Patients ‘dying in corridors’ as winter pressures overwhelm NHS

Doctors have warned that patients have been left dying in hospital corridors as the NHS struggles to cope with winter pressures.

Only three out of 133 hospital trusts in England for which figures are available managed to meet the government’s A&E target of 95% of patients treated within four hours, according to December statistics from NHS England.

Overall, 85% of patients across the country were treated within the four-hour deadline, according to the figures.

With hospitals in Scotland, Wales, and Northern Ireland also struggling, doctors warned in a letter to the prime minister and published by Health Service Journal, that conditions on wards are “intolerable”.

Patients are waiting for up to 12 hours, with hundreds managed in corridors, sometimes dying prematurely, according to the letter.

The NHS is underfunded and does not have enough beds, and medical and nursing staff, to cope with the increased pressure, according to the letter.

With a spike in the number of flu cases reported by GPs, it looks like the pressure will continue further into the new year.

Following a similar crisis last year, there were fresh calls for the government to make more money available to the NHS.

The doctors said in the letter: “The facts remain however that the NHS is severely and chronically underfunded. We have insufficient hospital and community beds and staff of all disciplines, especially at the front door, to cope with out ageing populations’s health needs.”

The chancellor Philip Hammond gave an extra £350 million to the NHS in his autumn budget, but this has clearly not been enough to resolve the structural issues that are causing the problems.
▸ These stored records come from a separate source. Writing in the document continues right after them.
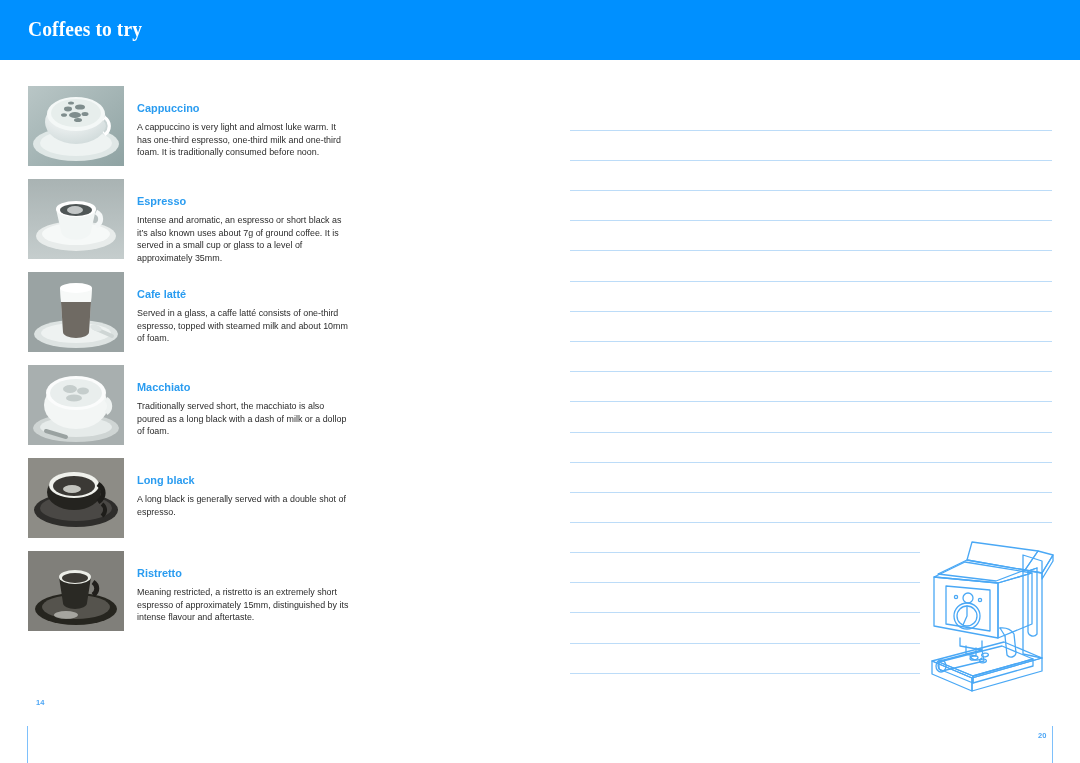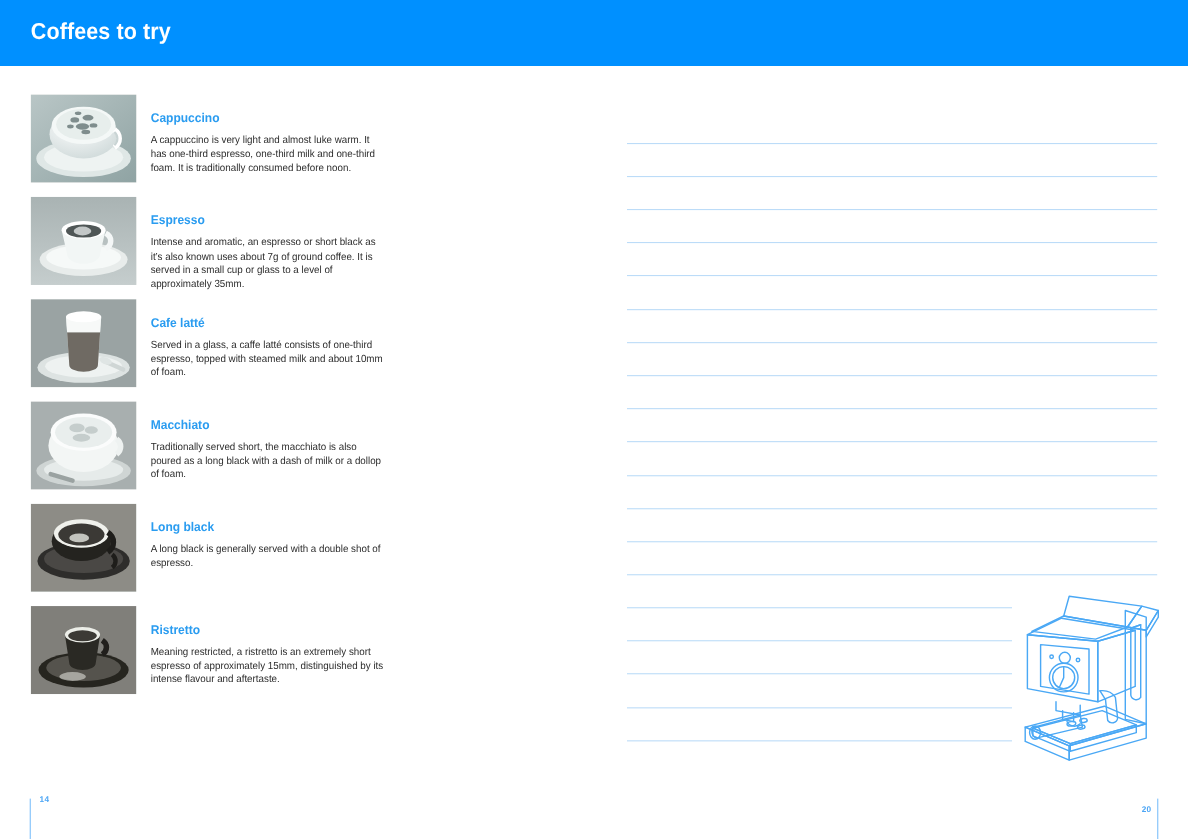--- a/index.html
+++ b/index.html
@@ -25,6 +25,7 @@
     width: 1080px;
     height: 60px;
     background: #0090ff;
+    font-family: Liberation Serif, serif;
   }
   .header-title {
     position: absolute;

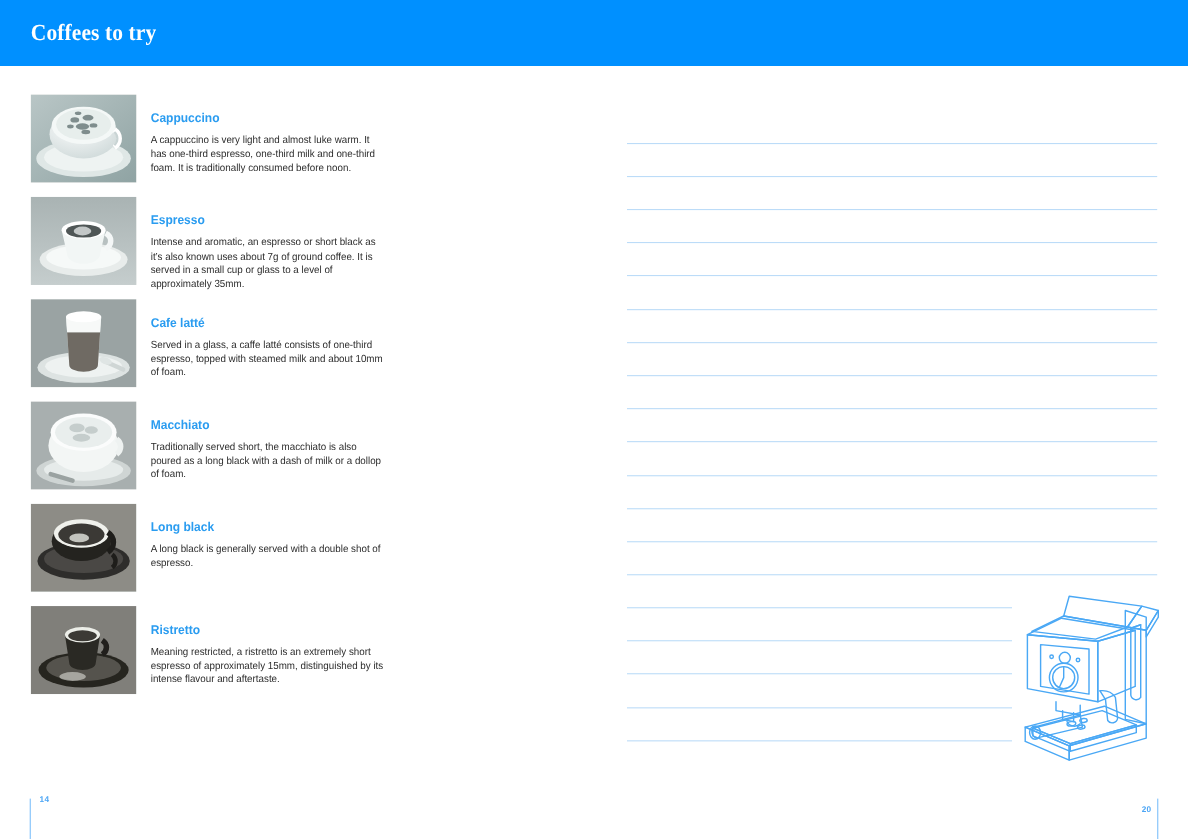--- a/index.html
+++ b/index.html
@@ -120,7 +120,7 @@
     font-weight: bold;
     letter-spacing: 0.2px;
   }
-  .page-number.left  { left: 36px;  top: 698px; margin-top: 24px; }
+  .page-number.left  { left: 36px;  top: 698px; }
   .page-number.right { left: 1038px; top: 731px; }
 </style>
 </head>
Nicola Burgess, who researches patient safety and management in the NHS at Warwick Business School, said there were long-standing problems caused by poor integration with community care.
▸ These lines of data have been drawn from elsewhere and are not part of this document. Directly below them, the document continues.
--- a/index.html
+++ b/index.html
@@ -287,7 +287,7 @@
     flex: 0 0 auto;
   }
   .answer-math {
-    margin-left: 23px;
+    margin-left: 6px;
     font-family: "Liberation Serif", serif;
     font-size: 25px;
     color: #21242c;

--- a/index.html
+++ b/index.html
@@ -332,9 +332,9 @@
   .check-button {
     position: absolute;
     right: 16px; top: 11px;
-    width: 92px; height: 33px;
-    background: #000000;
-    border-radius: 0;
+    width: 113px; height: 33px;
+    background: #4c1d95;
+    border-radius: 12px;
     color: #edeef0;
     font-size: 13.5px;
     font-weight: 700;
Delays discharging patients meant hospitals lacked the capacity to cope with a surge in demand for A&E services, said Burgess.
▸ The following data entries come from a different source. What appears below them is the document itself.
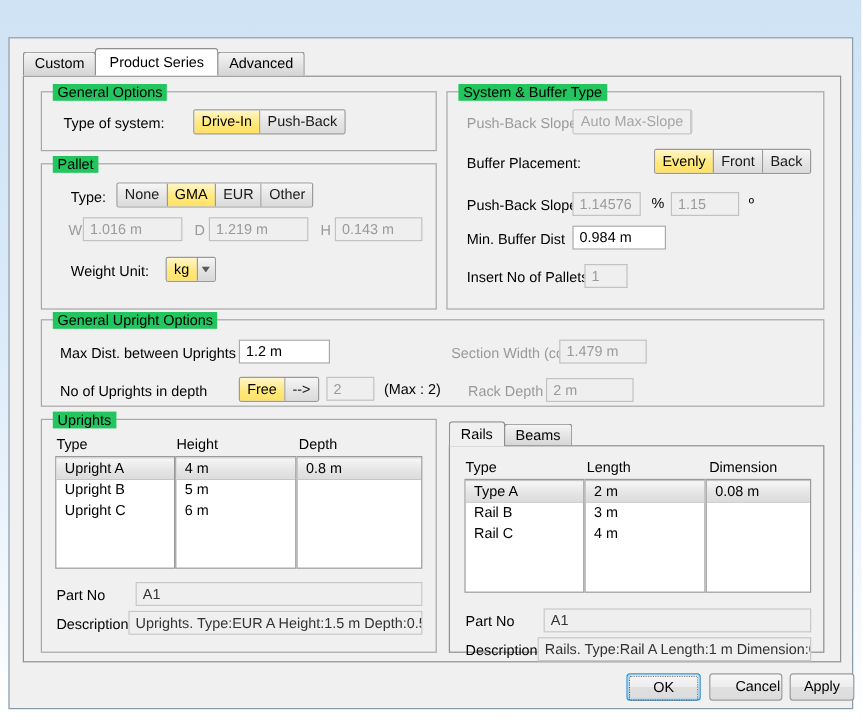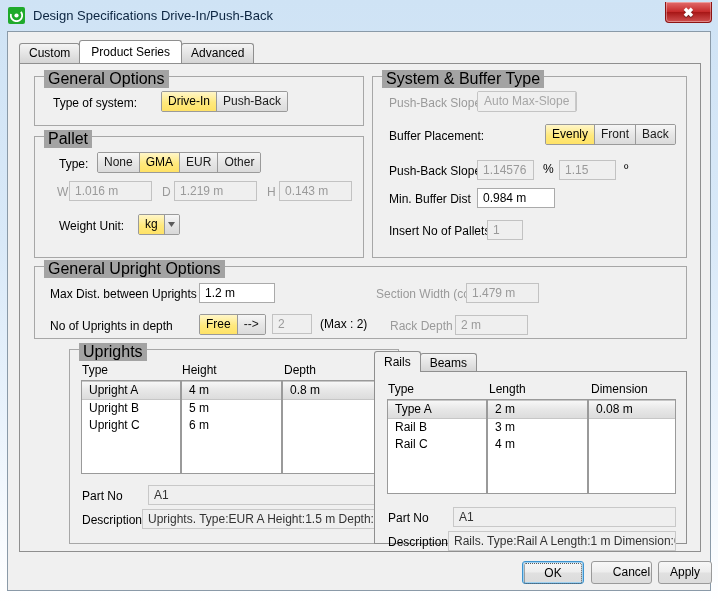--- a/index.html
+++ b/index.html
@@ -307,16 +307,6 @@
 
 <div id="window">
 
-  <div id="titlebar">
-    <div id="app-icon">
-      <svg width="13" height="13" viewBox="0 0 16 16">
-        <circle cx="8" cy="8" r="7" fill="none" stroke="#ffffff" stroke-width="2.2" stroke-dasharray="28 16" transform="rotate(-40 8 8)"></circle>
-        <circle cx="8" cy="8" r="2.6" fill="#ffffff"></circle>
-      </svg>
-    </div>
-    <div id="title-text">Design Specifications Drive-In/Push-Back</div>
-    <div id="close-btn">✖</div>
-  </div>
 
   <div id="client">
“When we see problems in A&E of this proportion, we need to focus our attention on treating the ‘wider system’. This means better service integration across the NHS and improved accessibility of community care, working in partnership with ‘frontline’ care providers to ensure a steady flow of patients out of hospital in a manner that safeguards, and arguably enhances, the quality of care the NHS can offer.”

Dr Chaand Nagpaul, chair of the British Medical Association’s council, said: “Doctors will be horrified but not surprised by these figures. Behind each statistic is a patient waiting longer for care, often in distress, and doctors working under impossible conditions, exhausted and frustrated that they can’t provide the compassionate and quality care they want to for their patients.

“Hospitals exist to treat the ill, to make people better, and yet doctors are reporting that patients are dying in hospital corridors and hospital leaders are warning of a watershed moment for the NHS. These echo concerns we’ve had from our members across the country and the government must now take action.”